_Texto do exercício_:

::::::::

Acórdão do Supremo Tribunal de Justiça
Processo:
03A1607
Nº Convencional: JSTJ000
Relator: LOPES PINTO
Descritores: ANULAÇÃO DA PARTILHA
EMENDA
Nº do Documento: SJ200306030016071
Data do Acordão: 06/03/2003
Votação: UNANIMIDADE
Tribunal Recurso: T REL GUIMARÃES
Processo no Tribunal Recurso: 1472/02
Data: 01/15/2003
Texto Integral: S
Privacidade: 1
Meio Processual: REVISTA.
Sumário :
Decisão Texto Integral: Acordam no Supremo Tribunal de Justiça:


Por apenso ao inventário para partilha dos bens do casal, por dissolução do casamento entre A e B, propôs este contra aquela acção a fim de - com fundamento em não ter sido notificado para os termos subsequentes do inventário, em a ré se ter locupletado à sua custa, em omissão do relacionamento de bens móveis e erro na valoração dos imóveis - ser anulada a partilha efectuada ordenando-se a sua emenda mediante avaliação real desses prédios e o cancelamento dos seus registos, ou, subsidiariamente, se condenar a ré a lhe pagar o valor correspondente à metade do valor real dos bens do inventário, e serem relacionados os bens móveis do casal e pela ré sonegados no inventário.
Contestando, por impugnação, concluiu a ré pela improcedência da acção.
Improcedeu, no saneador, a acção o que foi confirmado pela Relação.

::::::::

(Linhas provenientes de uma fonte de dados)
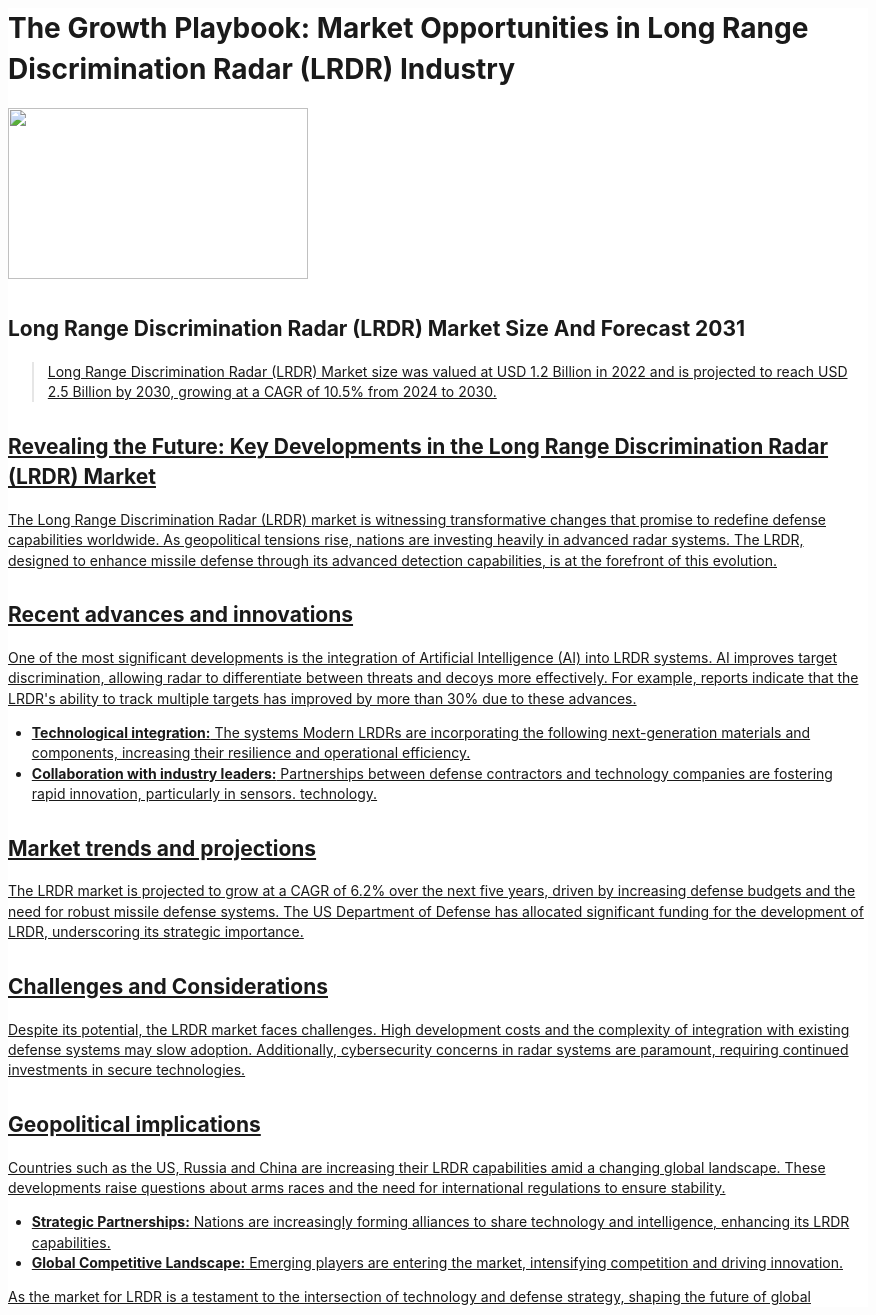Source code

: <h1>The Growth Playbook: Market Opportunities in Long Range Discrimination Radar (LRDR) Industry</h1><img src="https://ffe5etoiles.com/wp-content/uploads/2025/01/MST7-300x171.png" alt="" width="300" height="171" class="aligncenter size-medium wp-image-105565" /><h2>Long Range Discrimination Radar (LRDR) Market Size And Forecast 2031</h2><blockquote><p><p><a href="https://www.verifiedmarketreports.com/download-sample/?rid=446942&utm_source=Github&utm_medium=390" target="_blank">Long Range Discrimination Radar (LRDR) Market size was valued at USD 1.2 Billion in 2022 and is projected to reach USD 2.5 Billion by 2030, growing at a CAGR of 10.5% from 2024 to 2030.</strong></span></p></p></blockquote><h2>Revealing the Future: Key Developments in the Long Range Discrimination Radar (LRDR) Market</h2><p>The Long Range Discrimination Radar (LRDR) market is witnessing transformative changes that promise to redefine defense capabilities worldwide. As geopolitical tensions rise, nations are investing heavily in advanced radar systems. The LRDR, designed to enhance missile defense through its advanced detection capabilities, is at the forefront of this evolution.</p><h2>Recent advances and innovations</h2><p>One of the most significant developments is the integration of Artificial Intelligence (AI) into LRDR systems. AI improves target discrimination, allowing radar to differentiate between threats and decoys more effectively. For example, reports indicate that the LRDR's ability to track multiple targets has improved by more than 30% due to these advances.</p><ul><li><strong>Technological integration:</strong> The systems Modern LRDRs are incorporating the following next-generation materials and components, increasing their resilience and operational efficiency.</li><li><strong>Collaboration with industry leaders:</strong> Partnerships between defense contractors and technology companies are fostering rapid innovation, particularly in sensors. technology.</li></ul><h2>Market trends and projections</h2><p>The LRDR market is projected to grow at a CAGR of 6.2% over the next five years, driven by increasing defense budgets and the need for robust missile defense systems. The US Department of Defense has allocated significant funding for the development of LRDR, underscoring its strategic importance.</p><h2>Challenges and Considerations</h2><p>Despite its potential, the LRDR market faces challenges. High development costs and the complexity of integration with existing defense systems may slow adoption. Additionally, cybersecurity concerns in radar systems are paramount, requiring continued investments in secure technologies.</p><h2>Geopolitical implications</h2><p>Countries such as the US, Russia and China are increasing their LRDR capabilities amid a changing global landscape. These developments raise questions about arms races and the need for international regulations to ensure stability.</p><ul><li><strong>Strategic Partnerships:</strong> Nations are increasingly forming alliances to share technology and intelligence, enhancing its LRDR capabilities.</li><li><strong>Global Competitive Landscape:</strong> Emerging players are entering the market, intensifying competition and driving innovation.</li></ul ><p>As the market for LRDR is a testament to the intersection of technology and defense strategy, shaping the future of global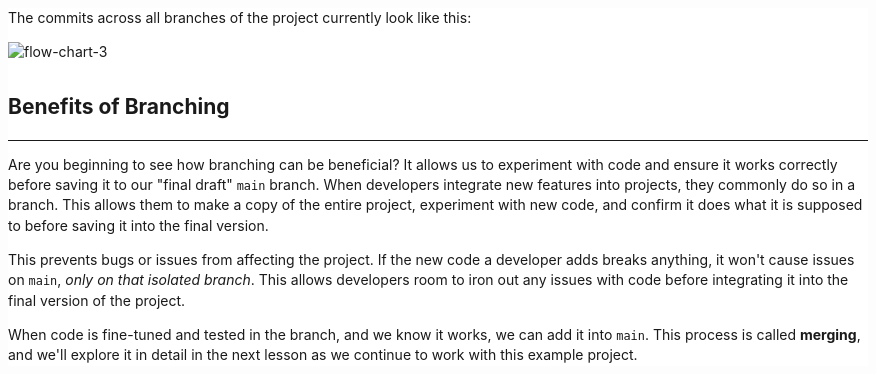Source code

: The commits across all branches of the project currently look like this:

![flow-chart-3](https://learnhowtoprogram.s3.us-west-2.amazonaws.com/INTRO/week1-html-css/Git+Branching+and+Merging+Lessons/flow-chart-3.png)

## Benefits of Branching

---

Are you beginning to see how branching can be beneficial? It allows us to experiment with code and ensure it works correctly before saving it to our "final draft" `main` branch.  When developers integrate new features into projects, they commonly do so in a branch. This allows them to make a copy of the entire project, experiment with new code, and confirm it does what it is supposed to before saving it into the final version.

This prevents bugs or issues from affecting the project. If the new code a developer adds breaks anything, it won't cause issues on `main`, _only on that isolated branch_. This allows developers room to iron out any issues with code before integrating it into the final version of the project.

When code is fine-tuned and tested in the branch, and we know it works, we can add it into `main`. This process is called **merging**, and we'll explore it in detail in the next lesson as we continue to work with this example project. 
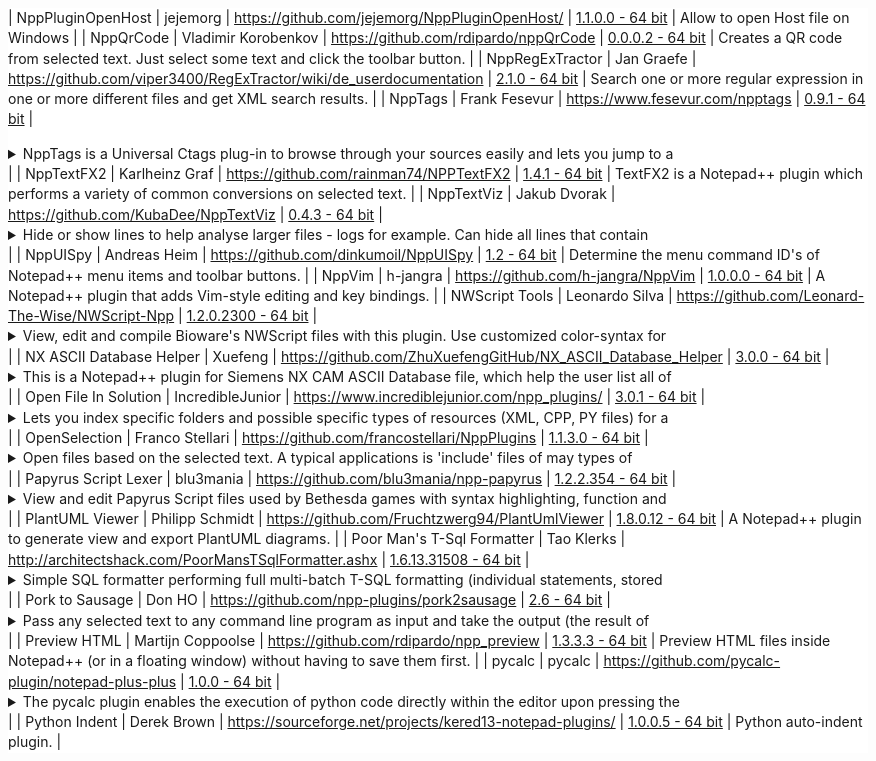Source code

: | NppPluginOpenHost | jejemorg | https://github.com/jejemorg/NppPluginOpenHost/ | [1.1.0.0 - 64 bit](https://github.com/jejemorg/NppPluginOpenHost/releases/download/1.1/NppPluginOpenHost.zip) | Allow to open Host file on Windows |
| NppQrCode | Vladimir Korobenkov | https://github.com/rdipardo/nppQrCode | [0.0.0.2 - 64 bit](https://github.com/rdipardo/nppQrCode/releases/download/v0.0.0.2/NppQrCode-0.0.0.2-x64.zip) | Creates a QR code from selected text. Just select some text and click the toolbar button. |
| NppRegExTractor | Jan Graefe | https://github.com/viper3400/RegExTractor/wiki/de_userdocumentation | [2.1.0 - 64 bit](https://github.com/viper3400/NppRegExTractor/releases/download/2.1.0/NppRegExTractor_2.1.0_BUILD_6_x64.zip) | Search one or more regular expression in one or more different files and get XML search results. |
| NppTags | Frank Fesevur | https://www.fesevur.com/npptags | [0.9.1 - 64 bit](https://github.com/ffes/npptags/releases/download/v0.9.1/NppTags-091-x64.zip) |  <details><summary> NppTags is a Universal Ctags plug-in to browse through your sources easily and lets you jump to a </summary></details> |
| NppTextFX2 | Karlheinz Graf | https://github.com/rainman74/NPPTextFX2 | [1.4.1 - 64 bit](https://github.com/rainman74/NPPTextFX2/releases/download/1.4.1/NppTextFX2.1.4.1.x64.zip) | TextFX2 is a Notepad++ plugin which performs a variety of common conversions on selected text. |
| NppTextViz | Jakub Dvorak | https://github.com/KubaDee/NppTextViz | [0.4.3 - 64 bit](https://github.com/chcg/NppTextViz/releases/download/v0.4.3/NppTextViz_v0.4.3_x64.zip) |  <details><summary> Hide or show lines to help analyse larger files - logs for example. Can hide all lines that contain </summary></details> |
| NppUISpy | Andreas Heim | https://github.com/dinkumoil/NppUISpy | [1.2 - 64 bit](https://github.com/dinkumoil/NppUISpy/releases/download/v1.2/NppUISpy_v1.2_x64.zip) | Determine the menu command ID's of Notepad++ menu items and toolbar buttons. |
| NppVim | h-jangra | https://github.com/h-jangra/NppVim | [1.0.0.0 - 64 bit](https://github.com/h-jangra/NppVim/releases/download/1.0.0.0/NppVim.x64.zip) | A Notepad++ plugin that adds Vim-style editing and key bindings. |
| NWScript Tools | Leonardo Silva | https://github.com/Leonard-The-Wise/NWScript-Npp | [1.2.0.2300 - 64 bit](https://github.com/Leonard-The-Wise/NWScript-Npp/releases/download/v1.2.0/nwscript-npp.v1.2.0-x64.zip) |  <details><summary> View, edit and compile Bioware's NWScript files with this plugin. Use customized color-syntax for </summary></details> |
| NX ASCII Database Helper | Xuefeng | https://github.com/ZhuXuefengGitHub/NX_ASCII_Database_Helper | [3.0.0 - 64 bit](https://github.com/ZhuXuefengGitHub/NX_ASCII_Database_Helper/releases/download/v3.0.0/NX_ASCII_Database_Helper.zip) |  <details><summary> This is a Notepad++ plugin for Siemens NX CAM ASCII Database file, which help the user list all of </summary></details> |
| Open File In Solution | IncredibleJunior | https://www.incrediblejunior.com/npp_plugins/ | [3.0.1 - 64 bit](https://github.com/incrediblejr/nppplugins/releases/download/v3.0.1/nppplugin_ofis2_x64.zip) |  <details><summary> Lets you index specific folders and possible specific types of resources (XML, CPP, PY files) for a </summary></details> |
| OpenSelection | Franco Stellari | https://github.com/francostellari/NppPlugins | [1.1.3.0 - 64 bit](https://github.com/francostellari/NppPlugins/raw/main/OpenSelection/OpenSelection_dll_1v13_x64.zip) |  <details><summary> Open files based on the selected text. A typical applications is 'include' files of may types of </summary></details> |
| Papyrus Script Lexer | blu3mania | https://github.com/blu3mania/npp-papyrus | [1.2.2.354 - 64 bit](https://github.com/blu3mania/npp-papyrus/releases/download/v1.2.2/PapyrusPlugin-v1.2.2-x64.zip) |  <details><summary> View and edit Papyrus Script files used by Bethesda games with syntax highlighting, function and </summary></details> |
| PlantUML Viewer | Philipp Schmidt | https://github.com/Fruchtzwerg94/PlantUmlViewer | [1.8.0.12 - 64 bit](https://github.com/Fruchtzwerg94/PlantUmlViewer/releases/download/1.8.0.12/PlantUmlViewer_v1.8.0.12_x64.zip) | A Notepad++ plugin to generate view and export PlantUML diagrams. |
| Poor Man's T-Sql Formatter | Tao Klerks | http://architectshack.com/PoorMansTSqlFormatter.ashx | [1.6.13.31508 - 64 bit](https://github.com/TaoK/PoorMansTSqlFormatter/releases/download/1.6.13/SqlFormatterNppPlugin.x64.1.6.13.zip) |  <details><summary> Simple SQL formatter performing full multi-batch T-SQL formatting (individual statements, stored </summary></details> |
| Pork to Sausage | Don HO | https://github.com/npp-plugins/pork2sausage | [2.6 - 64 bit](https://github.com/npp-plugins/pork2sausage/releases/download/v2.6/pork2sausage.2.6.bin.x64.zip) |  <details><summary> Pass any selected text to any command line program as input and take the output (the result of </summary></details> |
| Preview HTML | Martijn Coppoolse | https://github.com/rdipardo/npp_preview | [1.3.3.3 - 64 bit](https://github.com/rdipardo/npp_preview/releases/download/v1.3.3.3/PreviewHTML_v1.3.3.3_x64.zip) | Preview HTML files inside Notepad++ (or in a floating window) without having to save them first. |
| pycalc | pycalc | https://github.com/pycalc-plugin/notepad-plus-plus | [1.0.0 - 64 bit](https://github.com/pycalc-plugin/notepad-plus-plus/releases/download/1.0.0/pycalc-x64.zip) |  <details><summary> The pycalc plugin enables the execution of python code directly within the editor upon pressing the </summary></details> |
| Python Indent | Derek Brown | https://sourceforge.net/projects/kered13-notepad-plugins/ | [1.0.0.5 - 64 bit](https://sourceforge.net/projects/kered13-notepad-plugins/files/Python%20Indent%20x64%20v1.0.0.5.zip) | Python auto-indent plugin. |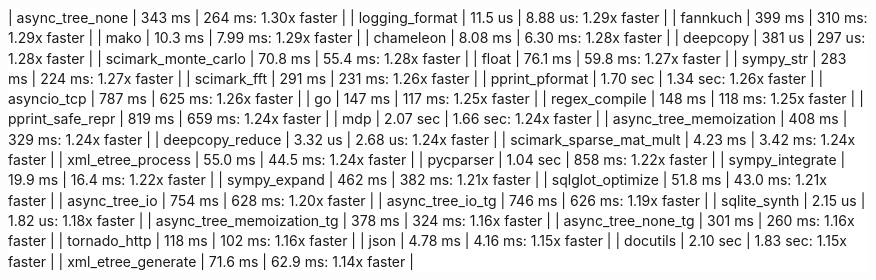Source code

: | async_tree_none            | 343 ms                                                          | 264 ms: 1.30x faster                                                            |
| logging_format             | 11.5 us                                                         | 8.88 us: 1.29x faster                                                           |
| fannkuch                   | 399 ms                                                          | 310 ms: 1.29x faster                                                            |
| mako                       | 10.3 ms                                                         | 7.99 ms: 1.29x faster                                                           |
| chameleon                  | 8.08 ms                                                         | 6.30 ms: 1.28x faster                                                           |
| deepcopy                   | 381 us                                                          | 297 us: 1.28x faster                                                            |
| scimark_monte_carlo        | 70.8 ms                                                         | 55.4 ms: 1.28x faster                                                           |
| float                      | 76.1 ms                                                         | 59.8 ms: 1.27x faster                                                           |
| sympy_str                  | 283 ms                                                          | 224 ms: 1.27x faster                                                            |
| scimark_fft                | 291 ms                                                          | 231 ms: 1.26x faster                                                            |
| pprint_pformat             | 1.70 sec                                                        | 1.34 sec: 1.26x faster                                                          |
| asyncio_tcp                | 787 ms                                                          | 625 ms: 1.26x faster                                                            |
| go                         | 147 ms                                                          | 117 ms: 1.25x faster                                                            |
| regex_compile              | 148 ms                                                          | 118 ms: 1.25x faster                                                            |
| pprint_safe_repr           | 819 ms                                                          | 659 ms: 1.24x faster                                                            |
| mdp                        | 2.07 sec                                                        | 1.66 sec: 1.24x faster                                                          |
| async_tree_memoization     | 408 ms                                                          | 329 ms: 1.24x faster                                                            |
| deepcopy_reduce            | 3.32 us                                                         | 2.68 us: 1.24x faster                                                           |
| scimark_sparse_mat_mult    | 4.23 ms                                                         | 3.42 ms: 1.24x faster                                                           |
| xml_etree_process          | 55.0 ms                                                         | 44.5 ms: 1.24x faster                                                           |
| pycparser                  | 1.04 sec                                                        | 858 ms: 1.22x faster                                                            |
| sympy_integrate            | 19.9 ms                                                         | 16.4 ms: 1.22x faster                                                           |
| sympy_expand               | 462 ms                                                          | 382 ms: 1.21x faster                                                            |
| sqlglot_optimize           | 51.8 ms                                                         | 43.0 ms: 1.21x faster                                                           |
| async_tree_io              | 754 ms                                                          | 628 ms: 1.20x faster                                                            |
| async_tree_io_tg           | 746 ms                                                          | 626 ms: 1.19x faster                                                            |
| sqlite_synth               | 2.15 us                                                         | 1.82 us: 1.18x faster                                                           |
| async_tree_memoization_tg  | 378 ms                                                          | 324 ms: 1.16x faster                                                            |
| async_tree_none_tg         | 301 ms                                                          | 260 ms: 1.16x faster                                                            |
| tornado_http               | 118 ms                                                          | 102 ms: 1.16x faster                                                            |
| json                       | 4.78 ms                                                         | 4.16 ms: 1.15x faster                                                           |
| docutils                   | 2.10 sec                                                        | 1.83 sec: 1.15x faster                                                          |
| xml_etree_generate         | 71.6 ms                                                         | 62.9 ms: 1.14x faster                                                           |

::::::::

_Tarefa 1_:
Quem foi o relator do acórdão do Supremo Tribunal de Justiça?
_Tarefa 2_:
Imprima um trecho do acórdão do Supremo Tribunal de Justiça. Comece nas palavras "Por apenso ao" e pare depois de "improcedência da acção.".
_Tarefa 3_:
Prossiga a redação do acórdão do Supremo Tribunal de Justiça a partir do ponto em que o texto termina.

_Resposta 1_:
O relator foi Lopes Pinto.

_Resposta 2_:
Por apenso ao inventário para partilha dos bens do casal, por dissolução do casamento entre A e B, propôs este contra aquela acção a fim de - com fundamento em não ter sido notificado para os termos subsequentes do inventário, em a ré se ter locupletado à sua custa, em omissão do relacionamento de bens móveis e erro na valoração dos imóveis - ser anulada a partilha efectuada ordenando-se a sua emenda mediante avaliação real desses prédios e o cancelamento dos seus registos, ou, subsidiariamente, se condenar a ré a lhe pagar o valor correspondente à metade do valor real dos bens do inventário, e serem relacionados os bens móveis do casal e pela ré sonegados no inventário.
Contestando, por impugnação, concluiu a ré pela improcedência da acção.

_Resposta 3_:
De novo inconformado, por pretender que os autos prossigam para a emenda à partilha ou, a assim se não entender, para averiguar do enriquecimento sem causa, pediu revista, concluindo, em suma e no essencial, em suas alegações -
- apesar de citado no inventário, não foi notificado para a conferência de interessados, o que é obrigatório, nem se desinteressou daquele;
- aproveitando o facto de o ora recorrente ser emigrante na Córsega e sabendo do mau funcionamento dos correios da Ilha, a ora recorrida operou a licitações nos bens por valores irrisórios pelo que sabia estava a agir de má fé e a prejudicar e espoliá-lo daquilo a que tem direito;
- daí que não tenha havido licitações mas apropriação indevida;
- a sentença homologatória é uma sentença de mérito que se não pronuncia sobre os valores ou quinhões, limita-se a homologar o decidido na conferência de interessados, pelo que apenas se forma caso julgado em relação à adjudicação dos bens e não quanto ao seu valor real ou justo;
- assim, a sentença não é justificativa quanto ao equilíbrio dos valores encontrados em conferência nem sequer os legitima
- nem a sua discussão põe minimamente em causa a certeza do direito nem a força do caso julgado;
- violado o disposto nos arts. 1.387 e 1.388 CPC e 473 CC.
Contraalegando, pugnou a recorrida pela confirmação do acórdão.
Colhidos os vistos.

Nos termos do art. 713-6, ex vi do art. 726, ambos do CPC, remete-se para o acórdão recorrido a descrição da matéria de facto.

Decidindo: -

1.- Na petição inicial, o autor cumulou ao pedido de anulação o de partilha adicional.
As instâncias não se pronunciaram sobre a admissibilidade da cumulação.
Embora não constitua objecto de recurso e como tal se não conheça da questão, devia a 1ª instância ter-se pronunciado pois esse pedido não era subsidiário nem ficou prejudicado pela solução que o primeiro conheceu.
A circunstância de não ter havido reacção contra a omissão não constitui impedimento para o autor (ou para a ré) de lançar mão, se correctamente, do disposto no art. 1.395 CPC.
2.- Antes ainda de se analisar o pedido na sua relação com os respectivos fundamentos convém considerar o pedido principal em si mesmo - «anular-se a partilha e ordenar se proceda a sua emenda mediante a avaliação real dos prédios objectos da partilha, já que houve erro na valoração dos mesmos» - e decompô-lo.
Com efeito, ao pretender a anulação da partilha está-se a pedir que, a proceder, ela não se mantenha, seja invalidada; porém, quando, de imediato, pede que ela seja emendada contradiz-se pois, a proceder, a partilha mantém-se e apenas é corrigida onde deve ser corrigida.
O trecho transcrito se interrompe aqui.